We are endeavouring to adjust harmoniously greater difficulties than have plunged other countries into all the horrors of civil war. We are striving to do peacefully and satisfactorily what Holland and Belgium, after years of strife, were unable to accomplish. We are seeking by calm discussion to settle questions that Austria and Hungary, that Denmark and Germany, that Russia and Poland, could only crush by the iron heel of armed force. We are seeking to do without foreign intervention that which deluged in blood the sunny plains of Italy.
We are striving to settle for ever issues hardly less momentous than those that have rent the neighbouring republic and are now exposing it to all the horrors of civil war. Have we not then, Mr. Speaker, great cause of thankfulness that we have found a better way for the solution of our troubles than that which has entailed on other countries such deplorable results?
Now the last paragraph strikes me as an exaggeration. Were the differences between Upper and Lower Canada, British and French Canadians, Protestants and Catholics, truly comparable the conflict over slavery that caused the American Civil War? Brown might have been afflicted with the same blindness about the nature of that war that made Lord Acton, the great liberal, support the South in the name of preserving federalism. But he was also in a self-congratulatory mood (and readers of Mr. Gillespie’s paper will understand why Brown had cause for self-congratulation just then), and no doubt a boastful one, as any politician trying to sell others on his dearly held idea.
Yet despite his rhetorical excess, Brown was fundamentally right. It is true that the differences of religion, to say nothing of the forces of nationalism, had ― and have since he spoke ― often led to hatred, to open conflict, to outright war. The Fathers of Confederation found a way, not to sweep them away for ever, admittedly, but to create a constitutional framework within which opposing forces could be accommodated, and indeed made to work together, in a way that not only kept them at peace, but created one of the most successful polities of the last century and a half.
Contrary to what the denigrators like to say, the mid-1860s (and perhaps the longer period from the late 1850s to the mid-1870s) were a true “constitutional moment” in Canada. It deserves our respect, and our attention. We need not be uncritical of those who made this moment possible. But we profit, to this day, from their practical wisdom and political talents. We should not forget that.
Well said. I would also put a plug in for Cartier’s (equally self-congratulatory) speech on February 7, 1865 as setting out a new political theory, which are more modern than Publius in the sense that they focus on the relationship between political identity and pre-political identities. It is a kind of response to Durham, on the one hand, and the identity politics of the present, with its celebration of the “diversity of the races”, but subject to a common “political nationality” that would turn the war of ethnic identities into a beneficial competition. It is definitely in the spirit of Federalist No. 10, but it addresses identity politics more directly. Unfortunately, Brown and Cartier have both been forgotten in favour of a cartoon version of John A. Macdonald (a cartoon he cultivated himself).

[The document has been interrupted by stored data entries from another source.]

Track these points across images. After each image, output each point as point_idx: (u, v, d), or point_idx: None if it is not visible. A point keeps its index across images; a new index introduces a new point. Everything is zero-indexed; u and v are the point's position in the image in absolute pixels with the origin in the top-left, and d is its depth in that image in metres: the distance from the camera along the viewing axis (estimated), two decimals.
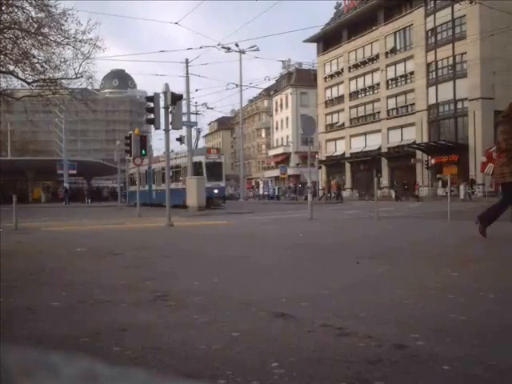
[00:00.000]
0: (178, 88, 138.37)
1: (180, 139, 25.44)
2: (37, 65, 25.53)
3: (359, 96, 54.25)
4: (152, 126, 16.16)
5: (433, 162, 42.93)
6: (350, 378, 2.59)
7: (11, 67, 25.75)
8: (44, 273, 6.26)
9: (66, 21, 24.72)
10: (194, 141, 29.14)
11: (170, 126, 15.02)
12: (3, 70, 25.74)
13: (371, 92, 52.50)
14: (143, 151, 20.52)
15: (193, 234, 12.42)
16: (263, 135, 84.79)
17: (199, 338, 3.28)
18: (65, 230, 13.88)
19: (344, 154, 55.51)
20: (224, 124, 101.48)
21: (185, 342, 3.20)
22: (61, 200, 45.12)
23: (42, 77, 26.05)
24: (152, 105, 15.27)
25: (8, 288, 5.11)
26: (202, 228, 14.44)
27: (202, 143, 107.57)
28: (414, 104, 46.51)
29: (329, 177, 56.77)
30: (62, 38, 24.99)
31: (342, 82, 56.73)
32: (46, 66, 25.69)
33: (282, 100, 74.29)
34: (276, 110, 76.88)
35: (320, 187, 47.93)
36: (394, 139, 49.16)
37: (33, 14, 24.39)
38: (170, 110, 14.74)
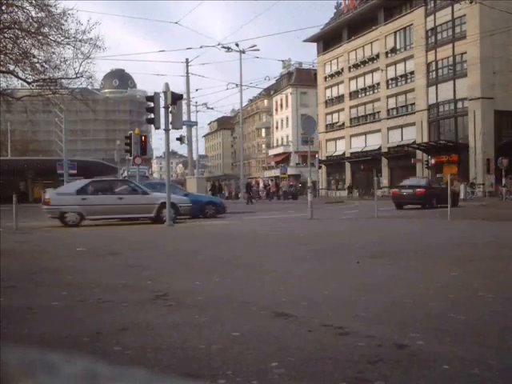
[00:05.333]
0: (178, 88, 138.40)
1: (180, 139, 25.40)
2: (37, 64, 25.50)
3: (359, 96, 54.19)
4: (152, 125, 16.16)
5: (433, 161, 42.88)
6: (350, 377, 2.59)
7: (11, 67, 25.70)
8: (44, 273, 6.26)
9: (66, 20, 24.70)
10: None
11: (170, 126, 15.02)
12: (3, 69, 25.70)
13: (371, 92, 52.45)
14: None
15: (193, 234, 12.41)
16: (263, 135, 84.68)
17: (199, 338, 3.28)
18: (65, 229, 13.87)
19: (344, 153, 55.44)
20: (224, 124, 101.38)
21: (185, 342, 3.20)
22: None
23: (42, 76, 26.01)
24: (152, 104, 15.26)
25: (8, 288, 5.10)
26: (202, 228, 14.42)
27: (201, 143, 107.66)
28: (414, 104, 46.47)
29: (329, 176, 56.76)
30: (62, 38, 24.97)
31: (342, 82, 56.65)
32: (46, 66, 25.66)
33: (282, 100, 74.23)
34: (276, 110, 76.81)
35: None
36: (394, 139, 49.12)
37: (33, 13, 24.37)
38: (170, 109, 14.74)
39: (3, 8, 24.04)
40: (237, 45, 38.09)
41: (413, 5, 46.40)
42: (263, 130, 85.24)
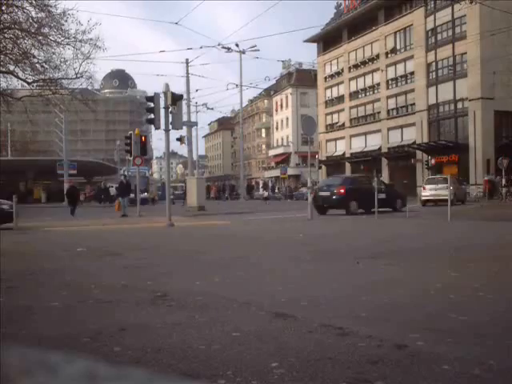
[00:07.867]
0: (178, 88, 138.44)
1: (180, 139, 25.38)
2: (37, 65, 25.50)
3: (359, 96, 54.16)
4: (152, 126, 16.16)
5: (433, 162, 42.87)
6: (350, 377, 2.59)
7: (11, 67, 25.71)
8: (44, 273, 6.26)
9: (66, 21, 24.70)
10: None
11: (170, 126, 15.02)
12: (3, 69, 25.70)
13: (371, 92, 52.44)
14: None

In addition to innovating binational, bireligious, bilingual federalism, they also created the first example of parliamentary federalism — which was adopted by Australia, the German Federal Republic, India, Nigeria and South Africa and now (more-or-less) the mother country itself. Some sensible Home Rule people looked to the achievement of 1867 for models for Ireland, although sensible people obviously lost that one.
I just wish you could see that the 1981 arrangement has a similarly deep contribution to these fundamental questions.